_TEXT TO READ:_
________________
Bilateral $\mathcal Z$-transform of exponential

We all know that $a^nu(n)$ has unilateral $\mathcal Z$-transform. But what is the $\mathcal Z$-transform of $a^n$? (bilateral) When i tried to solve, i got answer as 'zero'.

But bilateral Laplace transform of $e^t$ doesn't exist. Both are exponentials in discrete and continuous domain respectively. Considering the similarity between Laplace and $\mathcal Z$-transform, how to explain the above problem?

Below, this is how I got 'zero'

$$a^n=a^nu(n) + a^nu(-n-1),$$

Now taking $\mathcal Z$-transform on both sides we get $$\frac{z}{z-a}\quad \text{and}\quad \frac{-z}{z-a}$$ respectively which add to 'zero'

• thanks for the edit, can you please let me know how to use proper notations?where can i learn it? – spectre Aug 29 '15 at 8:32
• Click the 'edit' button to see how I changed your formulas. You basically enclose formulas like \$formula\$ and use Latex for math formatting. – Matt L. Aug 29 '15 at 9:12

In complete analogy with the bilateral Laplace transform of $x(t)=e^{-at}$ (which doesn't exist), the bilateral $\mathcal{Z}$-transform of $a^n$ doesn't exist either. The series

$$\sum_{n=-\infty}^{\infty}a^nz^{-n}$$

converges nowhere, simply because $a^n$ grows without bounds for $n\rightarrow -\infty$ if $|a|<1$, or for $n\rightarrow\infty$ if $|a|>1$. Of course, for $|a|=1$ there series doesn't converge either.
________________
_DATA SECTION:_
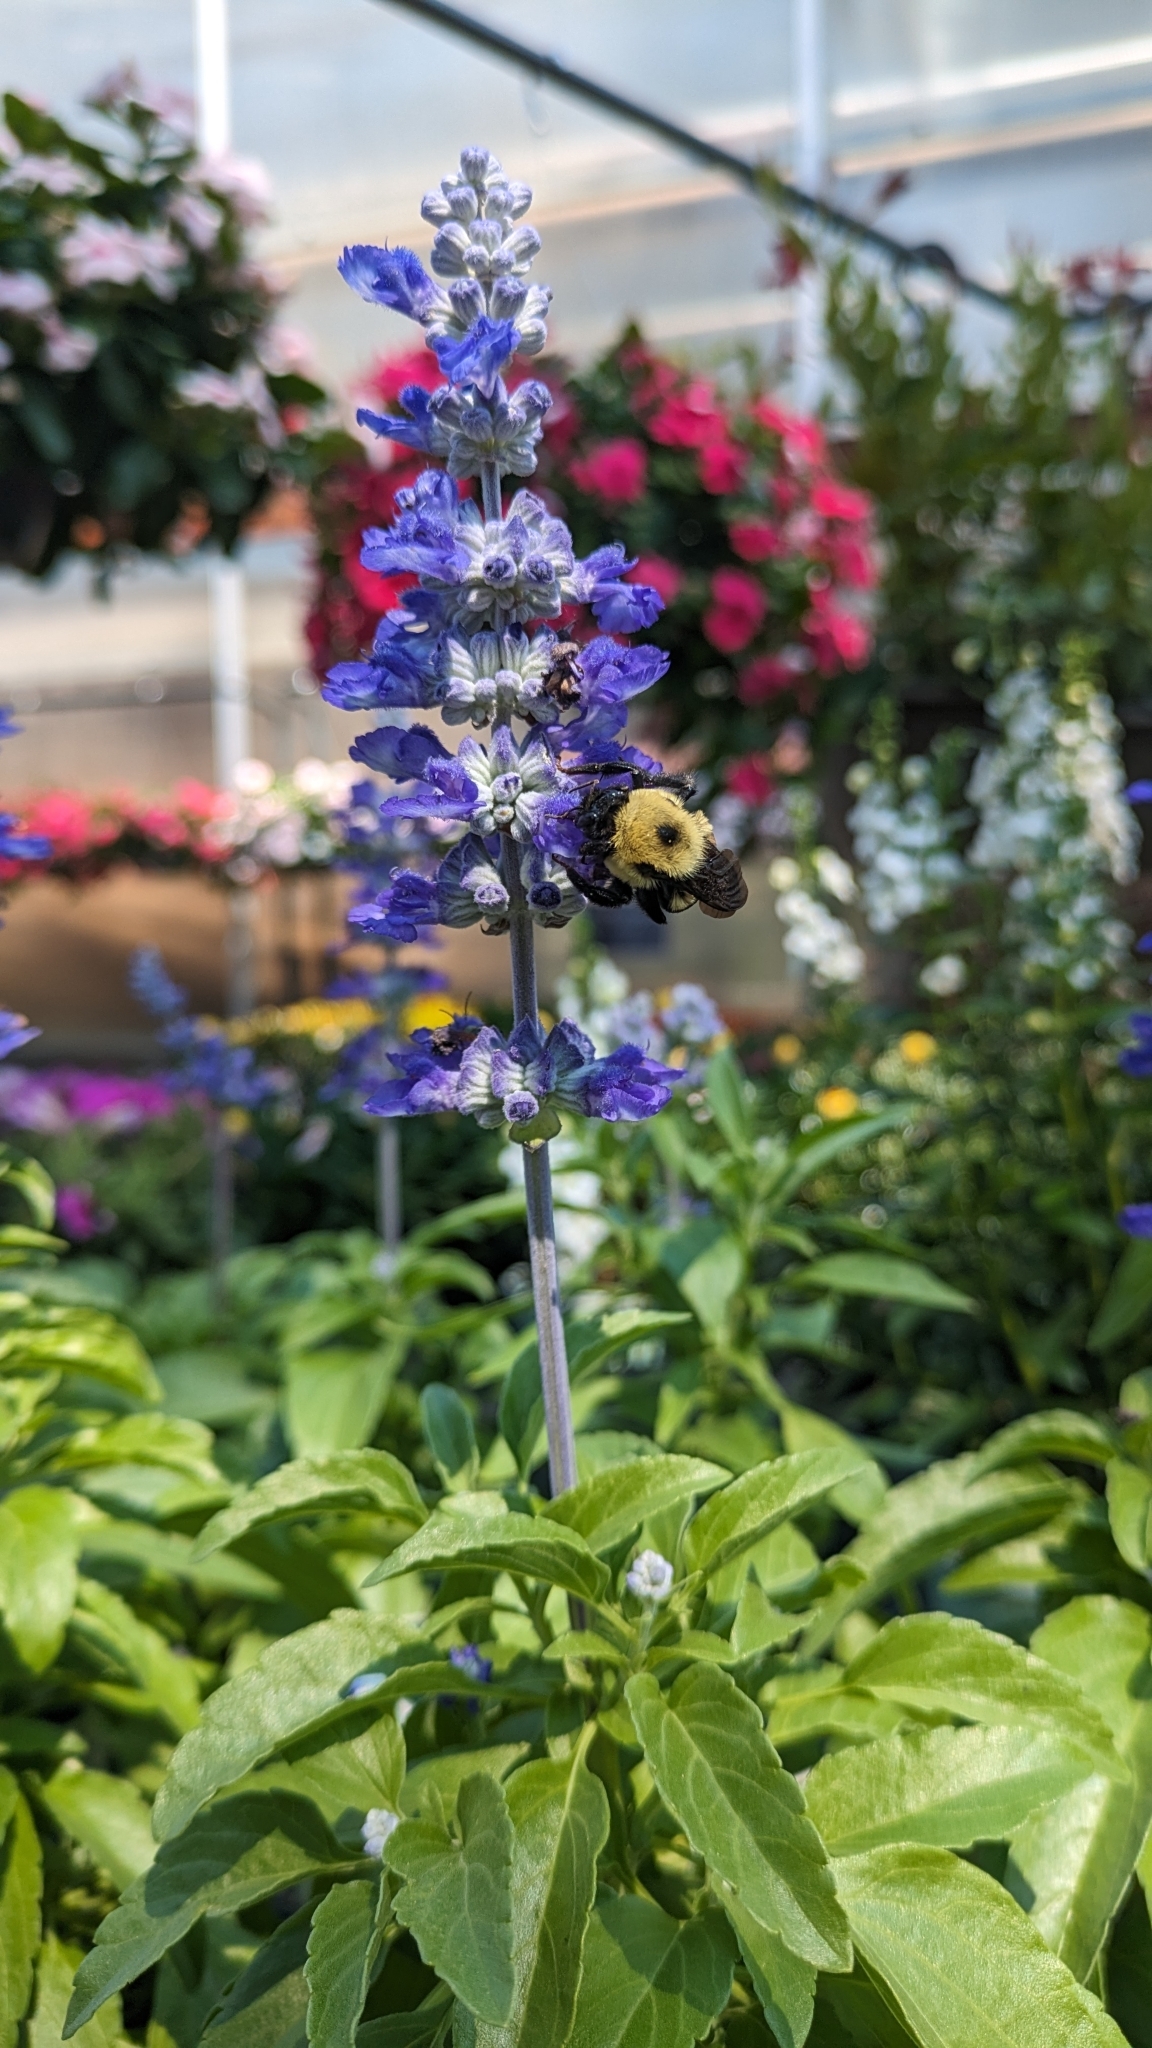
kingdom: Animalia
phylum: Arthropoda
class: Insecta
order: Hymenoptera
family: Apidae
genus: Bombus
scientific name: Bombus griseocollis
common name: Brown-belted bumble bee
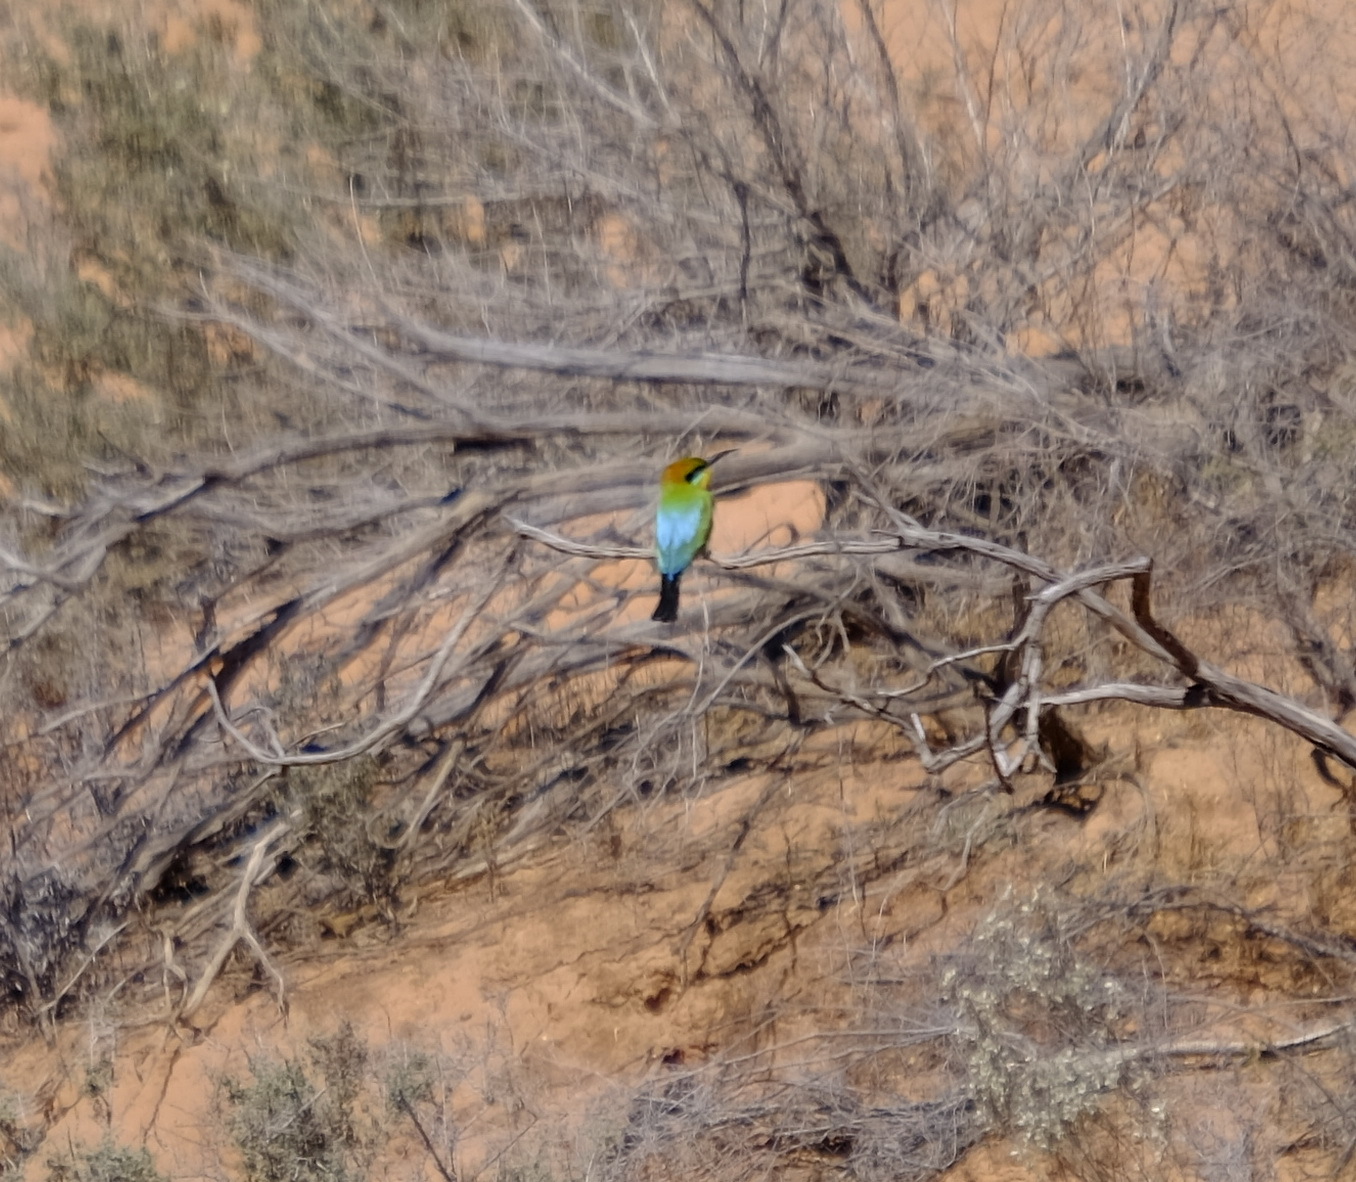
________________
_WHAT THIS EXERCISE ASKS:_
1. Repeat the stretch of the Z-transform thread from "Now taking $\mathcal" through "doesn't converge either." word for word.
2. In the last paragraph of the Z-transform thread, which conditions on the size of |a| are mentioned? List all of them.
The records have no connection to the Z-transform thread.

_FULL SOLUTIONS:_
1.
Now taking $\mathcal Z$-transform on both sides we get $$\frac{z}{z-a}\quad \text{and}\quad \frac{-z}{z-a}$$ respectively which add to 'zero'

• thanks for the edit, can you please let me know how to use proper notations?where can i learn it? – spectre Aug 29 '15 at 8:32
• Click the 'edit' button to see how I changed your formulas. You basically enclose formulas like \$formula\$ and use Latex for math formatting. – Matt L. Aug 29 '15 at 9:12

In complete analogy with the bilateral Laplace transform of $x(t)=e^{-at}$ (which doesn't exist), the bilateral $\mathcal{Z}$-transform of $a^n$ doesn't exist either. The series

$$\sum_{n=-\infty}^{\infty}a^nz^{-n}$$

converges nowhere, simply because $a^n$ grows without bounds for $n\rightarrow -\infty$ if $|a|<1$, or for $n\rightarrow\infty$ if $|a|>1$. Of course, for $|a|=1$ there series doesn't converge either.

2.
|a| < 1
|a| > 1
|a| = 1